Summary of Replication Attempt

Our confirmatory analysis tested the hypothesis from Wang and Bi (2021) that semantic representations would be more similar across individuals for object words than for abstract words. Consistent with this prediction, we observed significantly higher ISC values for object words compared with abstract words in our sample, t(87.83) = 2.52, p = .013, Cohen’s d = 0.54. Although our effect size was markedly smaller than that reported in the original study—likely due to our fewer trials and lack of adaptive arrangements, the direction and statistical reliability of the effect suggest a partial replication of the original behavioral finding. Overall, we replicated the main study result with a much smaller effect size.

Commentary

For the exploratory analysis, we did a same analysis as the main analysis but used a different way of excluding participants, namely based on if they reasonably arranged the words by comparing with word pair distances from the original study. This did not pose much difference to the data included, but it did increase the effect size of our study and resulted in a smaller p-value. We partially replicated the study: we did show a significant difference between ISC for concrete words vs abstract words, with concrete words having higher ISC. However, as shown in our figure, it is much noisier than the what the original study found. Our effect size is much smaller than the original study, too.
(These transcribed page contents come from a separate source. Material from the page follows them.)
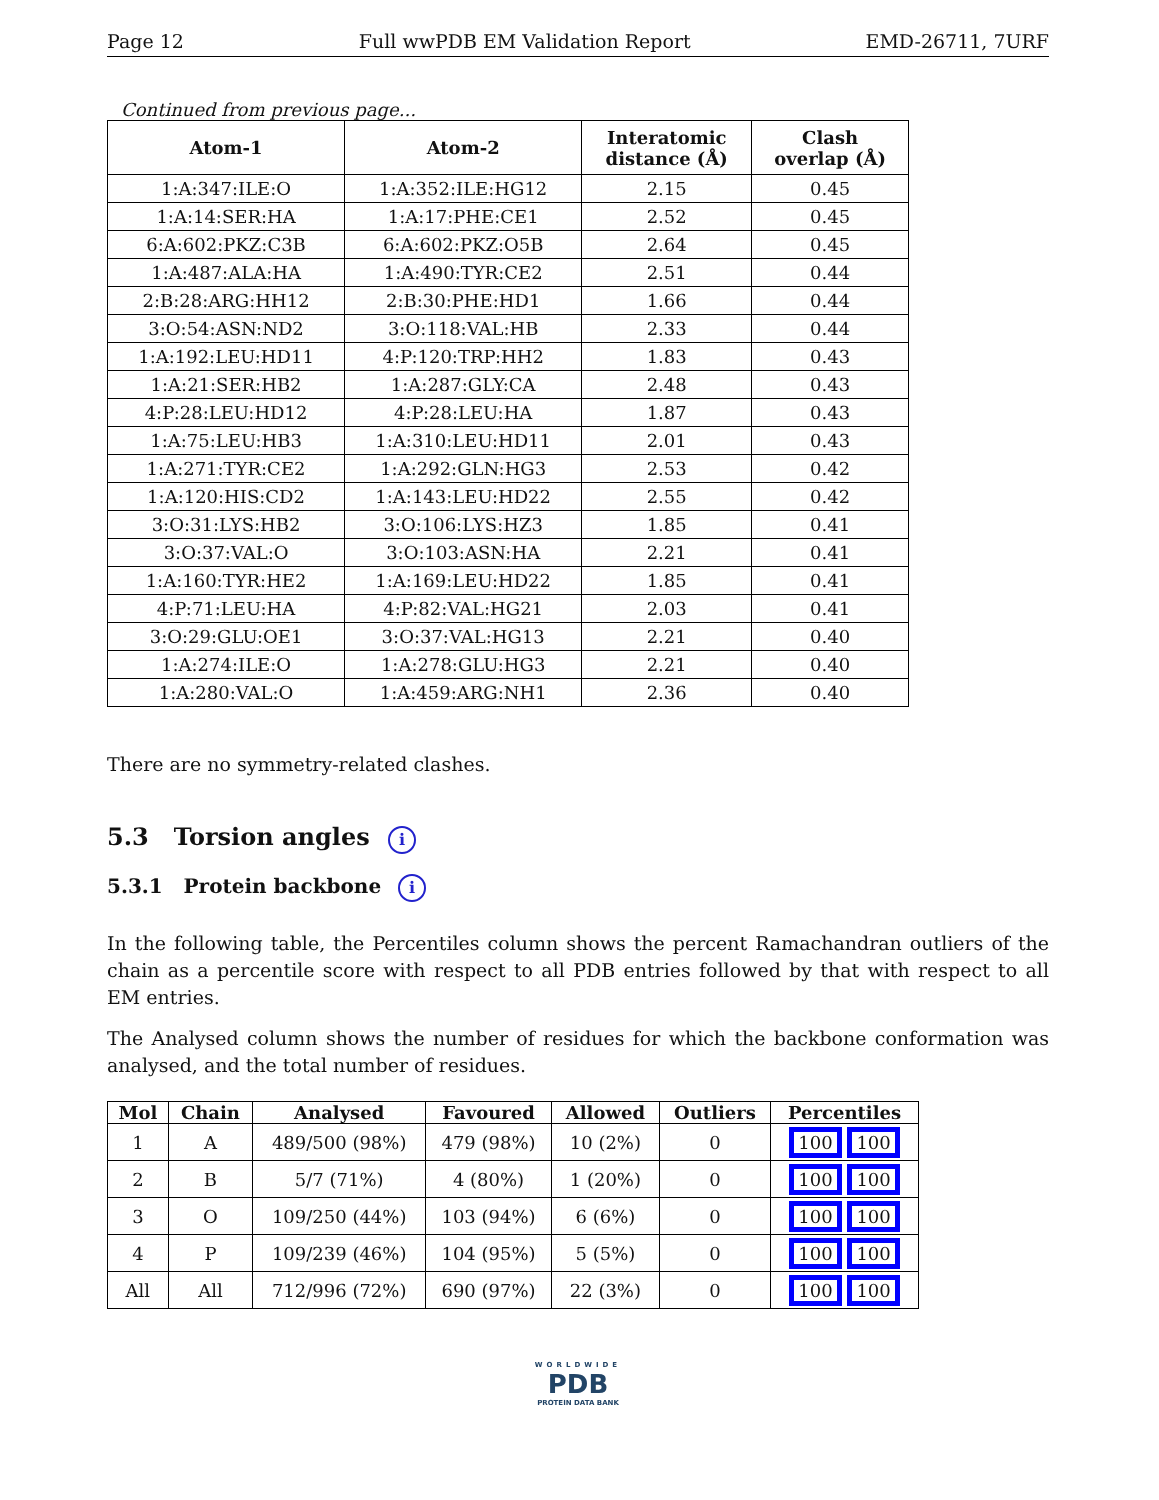Page 12 Full wwPDB EM Validation Report EMD-26711, 7URF
Continued from previous page...
| Atom-1 | Atom-2 | Interatomic distance (Å) | Clash overlap (Å) |
| --- | --- | --- | --- |
| 1:A:347:ILE:O | 1:A:352:ILE:HG12 | 2.15 | 0.45 |
| 1:A:14:SER:HA | 1:A:17:PHE:CE1 | 2.52 | 0.45 |
| 6:A:602:PKZ:C3B | 6:A:602:PKZ:O5B | 2.64 | 0.45 |
| 1:A:487:ALA:HA | 1:A:490:TYR:CE2 | 2.51 | 0.44 |
| 2:B:28:ARG:HH12 | 2:B:30:PHE:HD1 | 1.66 | 0.44 |
| 3:O:54:ASN:ND2 | 3:O:118:VAL:HB | 2.33 | 0.44 |
| 1:A:192:LEU:HD11 | 4:P:120:TRP:HH2 | 1.83 | 0.43 |
| 1:A:21:SER:HB2 | 1:A:287:GLY:CA | 2.48 | 0.43 |
| 4:P:28:LEU:HD12 | 4:P:28:LEU:HA | 1.87 | 0.43 |
| 1:A:75:LEU:HB3 | 1:A:310:LEU:HD11 | 2.01 | 0.43 |
| 1:A:271:TYR:CE2 | 1:A:292:GLN:HG3 | 2.53 | 0.42 |
| 1:A:120:HIS:CD2 | 1:A:143:LEU:HD22 | 2.55 | 0.42 |
| 3:O:31:LYS:HB2 | 3:O:106:LYS:HZ3 | 1.85 | 0.41 |
| 3:O:37:VAL:O | 3:O:103:ASN:HA | 2.21 | 0.41 |
| 1:A:160:TYR:HE2 | 1:A:169:LEU:HD22 | 1.85 | 0.41 |
| 4:P:71:LEU:HA | 4:P:82:VAL:HG21 | 2.03 | 0.41 |
| 3:O:29:GLU:OE1 | 3:O:37:VAL:HG13 | 2.21 | 0.40 |
| 1:A:274:ILE:O | 1:A:278:GLU:HG3 | 2.21 | 0.40 |
| 1:A:280:VAL:O | 1:A:459:ARG:NH1 | 2.36 | 0.40 |
There are no symmetry-related clashes.
5.3 Torsion angles i
5.3.1 Protein backbone i
In the following table, the Percentiles column shows the percent Ramachandran outliers of the chain as a percentile score with respect to all PDB entries followed by that with respect to all EM entries.
The Analysed column shows the number of residues for which the backbone conformation was analysed, and the total number of residues.
| Mol | Chain | Analysed | Favoured | Allowed | Outliers | Percentiles |
| --- | --- | --- | --- | --- | --- | --- |
| 1 | A | 489/500 (98%) | 479 (98%) | 10 (2%) | 0 | 100 100 |
| 2 | B | 5/7 (71%) | 4 (80%) | 1 (20%) | 0 | 100 100 |
| 3 | O | 109/250 (44%) | 103 (94%) | 6 (6%) | 0 | 100 100 |
| 4 | P | 109/239 (46%) | 104 (95%) | 5 (5%) | 0 | 100 100 |
| All | All | 712/996 (72%) | 690 (97%) | 22 (3%) | 0 | 100 100 |
WORLDWIDE
PDB
PROTEIN DATA BANK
The main reason for this descrepancy would be that the present study included only six fixed multi-arrangement trials, whereas the original study had on average 85 trials for each participant and an adaptive process. This may result in a more coarse arrangement. It is also possible that participant characteristics introduced variability that the original laboratory-based study did not face: firstly, our participants were either international students or heritage speakers of Mandarin Chinese. Their langauge proficiency may differ from college students in China. Secondly, we conducted the study online, while the original study was an in-person lab based study. This may influence participant’s attention and effort when completing the task.